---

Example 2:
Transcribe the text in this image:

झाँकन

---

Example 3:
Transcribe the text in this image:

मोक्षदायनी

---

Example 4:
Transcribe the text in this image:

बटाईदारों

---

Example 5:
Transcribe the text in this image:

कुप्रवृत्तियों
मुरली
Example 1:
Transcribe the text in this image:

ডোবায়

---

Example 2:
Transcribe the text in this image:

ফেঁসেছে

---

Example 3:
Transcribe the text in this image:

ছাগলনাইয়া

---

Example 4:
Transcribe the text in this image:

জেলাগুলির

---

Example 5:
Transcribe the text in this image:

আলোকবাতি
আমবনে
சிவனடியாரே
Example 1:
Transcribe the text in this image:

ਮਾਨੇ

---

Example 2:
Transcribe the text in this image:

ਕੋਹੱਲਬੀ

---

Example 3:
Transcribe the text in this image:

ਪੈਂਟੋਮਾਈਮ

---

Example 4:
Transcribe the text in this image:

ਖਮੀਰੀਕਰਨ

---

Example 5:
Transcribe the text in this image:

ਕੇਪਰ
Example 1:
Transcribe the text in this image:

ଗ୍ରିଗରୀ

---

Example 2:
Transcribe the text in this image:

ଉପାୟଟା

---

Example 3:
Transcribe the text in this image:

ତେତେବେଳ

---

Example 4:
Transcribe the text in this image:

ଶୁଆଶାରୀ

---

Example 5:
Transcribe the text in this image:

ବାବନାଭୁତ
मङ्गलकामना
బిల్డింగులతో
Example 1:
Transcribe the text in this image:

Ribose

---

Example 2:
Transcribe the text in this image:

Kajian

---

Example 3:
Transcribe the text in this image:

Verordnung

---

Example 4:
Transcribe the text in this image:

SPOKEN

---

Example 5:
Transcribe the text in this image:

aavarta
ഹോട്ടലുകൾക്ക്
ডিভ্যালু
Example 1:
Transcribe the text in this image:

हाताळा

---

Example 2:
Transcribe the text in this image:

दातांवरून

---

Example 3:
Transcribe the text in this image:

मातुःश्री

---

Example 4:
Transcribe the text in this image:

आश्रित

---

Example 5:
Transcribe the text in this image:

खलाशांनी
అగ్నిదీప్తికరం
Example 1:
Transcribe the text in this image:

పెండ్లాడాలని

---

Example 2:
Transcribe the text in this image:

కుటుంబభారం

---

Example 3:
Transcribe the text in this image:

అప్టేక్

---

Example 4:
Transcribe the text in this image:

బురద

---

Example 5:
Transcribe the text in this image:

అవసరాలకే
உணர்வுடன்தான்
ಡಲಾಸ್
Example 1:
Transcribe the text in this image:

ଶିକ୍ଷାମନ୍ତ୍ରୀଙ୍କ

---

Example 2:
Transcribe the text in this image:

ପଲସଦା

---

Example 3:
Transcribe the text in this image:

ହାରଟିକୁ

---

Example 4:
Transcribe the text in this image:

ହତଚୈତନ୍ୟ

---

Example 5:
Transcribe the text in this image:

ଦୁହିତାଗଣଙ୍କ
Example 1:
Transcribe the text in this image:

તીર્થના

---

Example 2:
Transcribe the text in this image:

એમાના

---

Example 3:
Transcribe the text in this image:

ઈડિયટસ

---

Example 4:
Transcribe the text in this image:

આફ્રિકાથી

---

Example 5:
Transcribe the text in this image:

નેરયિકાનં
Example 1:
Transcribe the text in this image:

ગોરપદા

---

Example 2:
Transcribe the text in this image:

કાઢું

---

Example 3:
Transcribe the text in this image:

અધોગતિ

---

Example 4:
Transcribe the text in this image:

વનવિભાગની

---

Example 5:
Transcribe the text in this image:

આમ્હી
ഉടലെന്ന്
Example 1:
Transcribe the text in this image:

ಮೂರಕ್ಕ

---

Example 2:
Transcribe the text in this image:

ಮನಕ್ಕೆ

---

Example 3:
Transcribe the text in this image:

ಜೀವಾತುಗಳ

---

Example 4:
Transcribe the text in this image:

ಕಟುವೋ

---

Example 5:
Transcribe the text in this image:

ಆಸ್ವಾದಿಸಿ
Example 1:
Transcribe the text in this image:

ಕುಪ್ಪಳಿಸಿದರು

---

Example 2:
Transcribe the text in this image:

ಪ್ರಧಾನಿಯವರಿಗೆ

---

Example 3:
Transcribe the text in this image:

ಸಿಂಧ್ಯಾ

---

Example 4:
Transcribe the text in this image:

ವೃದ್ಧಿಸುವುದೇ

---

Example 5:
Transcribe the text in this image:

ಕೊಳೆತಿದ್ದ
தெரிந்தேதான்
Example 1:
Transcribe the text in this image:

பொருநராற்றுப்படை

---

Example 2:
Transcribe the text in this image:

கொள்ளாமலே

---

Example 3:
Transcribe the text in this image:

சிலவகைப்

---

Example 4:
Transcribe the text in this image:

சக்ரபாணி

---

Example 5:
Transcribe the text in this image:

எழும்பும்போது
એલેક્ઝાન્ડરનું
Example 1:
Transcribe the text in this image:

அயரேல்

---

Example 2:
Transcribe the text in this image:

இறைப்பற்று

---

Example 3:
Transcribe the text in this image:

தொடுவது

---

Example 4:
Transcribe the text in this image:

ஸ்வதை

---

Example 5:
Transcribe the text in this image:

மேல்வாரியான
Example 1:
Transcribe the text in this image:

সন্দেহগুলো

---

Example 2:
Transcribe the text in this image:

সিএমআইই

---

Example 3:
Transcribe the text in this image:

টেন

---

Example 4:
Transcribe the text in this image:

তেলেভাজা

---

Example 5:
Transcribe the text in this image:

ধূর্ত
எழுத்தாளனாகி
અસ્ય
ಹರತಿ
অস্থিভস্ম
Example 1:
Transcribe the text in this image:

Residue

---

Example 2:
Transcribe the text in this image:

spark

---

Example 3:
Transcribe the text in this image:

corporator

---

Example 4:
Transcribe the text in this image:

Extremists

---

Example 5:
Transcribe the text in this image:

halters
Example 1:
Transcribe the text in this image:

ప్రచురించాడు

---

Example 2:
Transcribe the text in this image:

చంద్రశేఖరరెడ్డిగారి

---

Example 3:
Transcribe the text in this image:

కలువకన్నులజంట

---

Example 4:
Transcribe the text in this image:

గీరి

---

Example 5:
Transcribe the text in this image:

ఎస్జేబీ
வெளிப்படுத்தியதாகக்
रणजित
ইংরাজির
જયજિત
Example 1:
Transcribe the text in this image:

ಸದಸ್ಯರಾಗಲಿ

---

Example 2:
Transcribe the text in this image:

● **PROBLEM DETAILS**: All records above are to be printed exactly, with nothing omitted.

● **ANSWER SECTION**:
---

Example 2:
Transcribe the text in this image:

झाँकन

---

Example 3:
Transcribe the text in this image:

मोक्षदायनी

---

Example 4:
Transcribe the text in this image:

बटाईदारों

---

Example 5:
Transcribe the text in this image:

कुप्रवृत्तियों
मुरली
Example 1:
Transcribe the text in this image:

ডোবায়

---

Example 2:
Transcribe the text in this image:

ফেঁসেছে

---

Example 3:
Transcribe the text in this image:

ছাগলনাইয়া

---

Example 4:
Transcribe the text in this image:

জেলাগুলির

---

Example 5:
Transcribe the text in this image:

আলোকবাতি
আমবনে
சிவனடியாரே
Example 1:
Transcribe the text in this image:

ਮਾਨੇ

---

Example 2:
Transcribe the text in this image:

ਕੋਹੱਲਬੀ

---

Example 3:
Transcribe the text in this image:

ਪੈਂਟੋਮਾਈਮ

---

Example 4:
Transcribe the text in this image:

ਖਮੀਰੀਕਰਨ

---

Example 5:
Transcribe the text in this image:

ਕੇਪਰ
Example 1:
Transcribe the text in this image:

ଗ୍ରିଗରୀ

---

Example 2:
Transcribe the text in this image:

ଉପାୟଟା

---

Example 3:
Transcribe the text in this image:

ତେତେବେଳ

---

Example 4:
Transcribe the text in this image:

ଶୁଆଶାରୀ

---

Example 5:
Transcribe the text in this image:

ବାବନାଭୁତ
मङ्गलकामना
బిల్డింగులతో
Example 1:
Transcribe the text in this image:

Ribose

---

Example 2:
Transcribe the text in this image:

Kajian

---

Example 3:
Transcribe the text in this image:

Verordnung

---

Example 4:
Transcribe the text in this image:

SPOKEN

---

Example 5:
Transcribe the text in this image:

aavarta
ഹോട്ടലുകൾക്ക്
ডিভ্যালু
Example 1:
Transcribe the text in this image:

हाताळा

---

Example 2:
Transcribe the text in this image:

दातांवरून

---

Example 3:
Transcribe the text in this image:

मातुःश्री

---

Example 4:
Transcribe the text in this image:

आश्रित

---

Example 5:
Transcribe the text in this image:

खलाशांनी
అగ్నిదీప్తికరం
Example 1:
Transcribe the text in this image:

పెండ్లాడాలని

---

Example 2:
Transcribe the text in this image:

కుటుంబభారం

---

Example 3:
Transcribe the text in this image:

అప్టేక్

---

Example 4:
Transcribe the text in this image:

బురద

---

Example 5:
Transcribe the text in this image:

అవసరాలకే
உணர்வுடன்தான்
ಡಲಾಸ್
Example 1:
Transcribe the text in this image:

ଶିକ୍ଷାମନ୍ତ୍ରୀଙ୍କ

---

Example 2:
Transcribe the text in this image:

ପଲସଦା

---

Example 3:
Transcribe the text in this image:

ହାରଟିକୁ

---

Example 4:
Transcribe the text in this image:

ହତଚୈତନ୍ୟ

---

Example 5:
Transcribe the text in this image:

ଦୁହିତାଗଣଙ୍କ
Example 1:
Transcribe the text in this image:

તીર્થના

---

Example 2:
Transcribe the text in this image:

એમાના

---

Example 3:
Transcribe the text in this image:

ઈડિયટસ

---

Example 4:
Transcribe the text in this image:

આફ્રિકાથી

---

Example 5:
Transcribe the text in this image:

નેરયિકાનં
Example 1:
Transcribe the text in this image:

ગોરપદા

---

Example 2:
Transcribe the text in this image:

કાઢું

---

Example 3:
Transcribe the text in this image:

અધોગતિ

---

Example 4:
Transcribe the text in this image:

વનવિભાગની

---

Example 5:
Transcribe the text in this image:

આમ્હી
ഉടലെന്ന്
Example 1:
Transcribe the text in this image:

ಮೂರಕ್ಕ

---

Example 2:
Transcribe the text in this image:

ಮನಕ್ಕೆ

---

Example 3:
Transcribe the text in this image:

ಜೀವಾತುಗಳ

---

Example 4:
Transcribe the text in this image:

ಕಟುವೋ

---

Example 5:
Transcribe the text in this image:

ಆಸ್ವಾದಿಸಿ
Example 1:
Transcribe the text in this image:

ಕುಪ್ಪಳಿಸಿದರು

---

Example 2:
Transcribe the text in this image:

ಪ್ರಧಾನಿಯವರಿಗೆ

---

Example 3:
Transcribe the text in this image:

ಸಿಂಧ್ಯಾ

---

Example 4:
Transcribe the text in this image:

ವೃದ್ಧಿಸುವುದೇ

---

Example 5:
Transcribe the text in this image:

ಕೊಳೆತಿದ್ದ
தெரிந்தேதான்
Example 1:
Transcribe the text in this image:

பொருநராற்றுப்படை

---

Example 2:
Transcribe the text in this image:

கொள்ளாமலே

---

Example 3:
Transcribe the text in this image:

சிலவகைப்

---

Example 4:
Transcribe the text in this image:

சக்ரபாணி

---

Example 5:
Transcribe the text in this image:

எழும்பும்போது
એલેક્ઝાન્ડરનું
Example 1:
Transcribe the text in this image:

அயரேல்

---

Example 2:
Transcribe the text in this image:

இறைப்பற்று

---

Example 3:
Transcribe the text in this image:

தொடுவது

---

Example 4:
Transcribe the text in this image:

ஸ்வதை

---

Example 5:
Transcribe the text in this image:

மேல்வாரியான
Example 1:
Transcribe the text in this image:

সন্দেহগুলো

---

Example 2:
Transcribe the text in this image:

সিএমআইই

---

Example 3:
Transcribe the text in this image:

টেন

---

Example 4:
Transcribe the text in this image:

তেলেভাজা

---

Example 5:
Transcribe the text in this image:

ধূর্ত
எழுத்தாளனாகி
અસ્ય
ಹರತಿ
অস্থিভস্ম
Example 1:
Transcribe the text in this image:

Residue

---

Example 2:
Transcribe the text in this image:

spark

---

Example 3:
Transcribe the text in this image:

corporator

---

Example 4:
Transcribe the text in this image:

Extremists

---

Example 5:
Transcribe the text in this image:

halters
Example 1:
Transcribe the text in this image:

ప్రచురించాడు

---

Example 2:
Transcribe the text in this image:

చంద్రశేఖరరెడ్డిగారి

---

Example 3:
Transcribe the text in this image:

కలువకన్నులజంట

---

Example 4:
Transcribe the text in this image:

గీరి

---

Example 5:
Transcribe the text in this image:

ఎస్జేబీ
வெளிப்படுத்தியதாகக்
रणजित
ইংরাজির
જયજિત
Example 1:
Transcribe the text in this image:

ಸದಸ್ಯರಾಗಲಿ

---

Example 2:
Transcribe the text in this image:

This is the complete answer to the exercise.